Of course, I seized everyone that I could—servants, the colonel, my cousin Anne—and bade them tell me what day it was.

“Friday,” they all said, giving me the strangest of looks. “It is Friday, sir. Are you feeling well?”

The rain had passed by mid-morning.

I passed that time composing the letter I had determined I would write to Elizabeth. I hoped to put it directly into her hands, for I knew she was fond of morning walks on the nearby grounds.

But she was not walking that day, and when I went to inquire after her at the parsonage, I was told that she was abed with a frightful headache.

I paid a servant to deliver my letter, and I felt awash in an awful feeling of dread.

Damage, my aunt had said.

Damage.

CHAPTER TWENTY-THREE

elizabeth

I had a headache for days, a headache like I’ve never had in my life. It pounded and pulsed. Sometimes I saw bright lights and images. I spent the day abed, and I did not get up to read the letter from Mr. Darcy that a servant delivered to me—a scandalous thing to do at all, to send me a letter!

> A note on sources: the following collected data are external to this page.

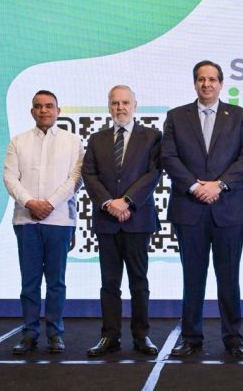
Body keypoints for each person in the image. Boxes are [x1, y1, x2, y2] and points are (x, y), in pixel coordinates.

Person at [161, 60, 243, 358]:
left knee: (229, 278)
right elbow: (169, 157)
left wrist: (219, 185)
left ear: (221, 83)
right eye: (201, 79)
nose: (207, 84)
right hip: (189, 209)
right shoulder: (176, 116)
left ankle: (233, 339)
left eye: (212, 79)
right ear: (195, 83)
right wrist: (194, 186)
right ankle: (191, 338)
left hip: (228, 210)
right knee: (193, 278)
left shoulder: (238, 116)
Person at [83, 85, 162, 357]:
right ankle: (109, 336)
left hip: (137, 220)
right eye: (115, 103)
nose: (120, 108)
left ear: (135, 105)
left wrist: (127, 201)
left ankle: (141, 336)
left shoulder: (152, 137)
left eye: (125, 102)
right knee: (109, 283)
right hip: (107, 221)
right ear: (109, 107)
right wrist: (109, 203)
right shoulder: (96, 139)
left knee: (139, 282)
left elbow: (154, 173)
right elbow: (89, 175)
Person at [4, 90, 83, 355]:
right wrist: (30, 203)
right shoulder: (18, 141)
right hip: (26, 220)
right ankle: (29, 333)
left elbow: (75, 179)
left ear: (58, 111)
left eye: (49, 106)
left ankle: (55, 333)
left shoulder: (73, 141)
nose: (44, 110)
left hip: (59, 220)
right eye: (38, 106)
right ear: (32, 111)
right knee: (29, 281)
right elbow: (10, 178)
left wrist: (49, 203)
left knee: (56, 282)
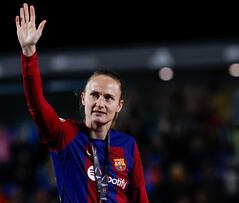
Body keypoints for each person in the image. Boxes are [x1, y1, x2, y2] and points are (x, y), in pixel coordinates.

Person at [15, 2, 149, 202]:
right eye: (94, 95)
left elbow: (140, 198)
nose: (100, 103)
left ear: (119, 106)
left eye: (108, 97)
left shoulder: (128, 146)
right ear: (83, 98)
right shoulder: (64, 135)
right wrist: (28, 53)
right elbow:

By the time I recovered enough to read it, he was gone.

The knowledge that he had left Kent gave me a pang, which I found odd. I had expected him to leave. It had been planned. But it was strange, because some part of me felt unsettled at the knowledge he was not close by, as if he ought to be close.

But perhaps it was only the letter.

At first, I did not wish to believe it, but I found that I could not make myself think he would lie about such a thing, to tell me this secret about his sister, something that could be damaging to his own family’s reputation. No one would make something like that up. It could only be true.

And then word reached us that Mr. Wickham had been found dead one morning, a most curious thing. It seemed his neck was broken, his injuries grievous, but no one had any notion how he could have come to be harmed in such a way. Itwas as if he had fallen from a great height and then been placed in his tent by someone, left there to be discovered.

I only remained in Kent myself for another week, and then I left for London, to be reunited, at long last, with Jane. It felt, when I embraced her, that we had been parted for much longer than a handful of months, but I could not say why I felt that either.

The pang, it was ever present. I found myself looking up in crowded rooms, searching for something or someone, someone who was always missing, never there, someone who I felt should be there.